1. An image classification method based on a visual vocabulary book, characterized in that multi-resolution information is used to quantify images, and multiple available clues from different comprehensive layers are used to classify images in parallel, in order to utilize information of different granularities to classify images , images are quantified based on visual vocabularies of different sizes, which can capture different image features, including the following steps:

(1) Use the interest point detector to extract the interest points of the training image, and then use the descriptor to describe the extracted interest points;

(2) Randomly select a part of the well-described interest points, run the clustering algorithm on it to obtain a member visual vocabulary, and set different cluster numbers as the parameters of the clustering algorithm to obtain member visual vocabulary with different sizes;

(3) Quantize the training image set based on this member visual vocabulary;

(4) Learn a classifier on the quantized training data set;

(5) Repeat steps 2 to 4 to generate a preset size of visual vocabulary and classifier collectives;

(6) Quantify new images based on a member visual vocabulary;

(7) Use the corresponding member classifier to classify the new image to obtain the classification result;

(8) Repeat steps 6 to 7 until each member classifier gets its own classification result;

(9) Use the integration technique to integrate the classification results of the member classifiers to obtain the final image classification label.

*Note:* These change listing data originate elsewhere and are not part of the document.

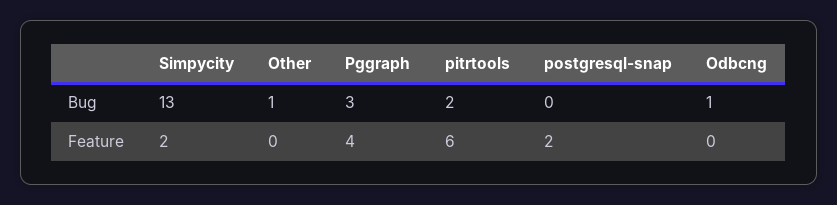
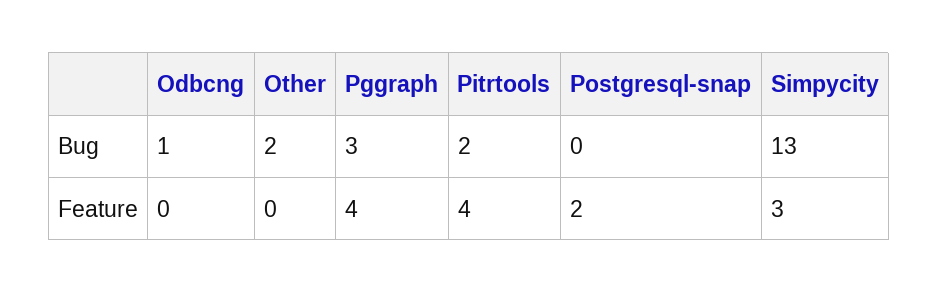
  {
    "Simpycity": {
      "Bug": 13,
-     "Feature": 2
+     "Feature": 3
    },
    "Other": {
-     "Bug": 1,
+     "Bug": 2,
      "Feature": 0
    },
    "Pggraph": {
      "Bug": 3,
      "Feature": 4
    },
    "pitrtools": {
      "Bug": 2,
-     "Feature": 6
+     "Feature": 4
    },
    "postgresql-snap": {
      "Bug": 0,
      "Feature": 2
    },
    "Odbcng": {
      "Bug": 1,
      "Feature": 0
    }
  }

2. The method according to claim 1, wherein the size of the members' visual vocabulary is set to 200, 400, 800, 1200, 1300, 1500, 1600, 1700, 1900, 2000, 2200, 2600, 2800 , 3000, 3600, 4000, 4500, and 5000 to get a collective of size 18.

3. The method according to claim 1, characterized in that in order to integrate the collective visual vocabulary and corresponding classifier collective classification images, directly use the output of the SVM decision function value, when testing a new image

, where S is the collective size,

is the output value of the i- th member classifier, and the precision-recall curve is obtained by setting different thresholds.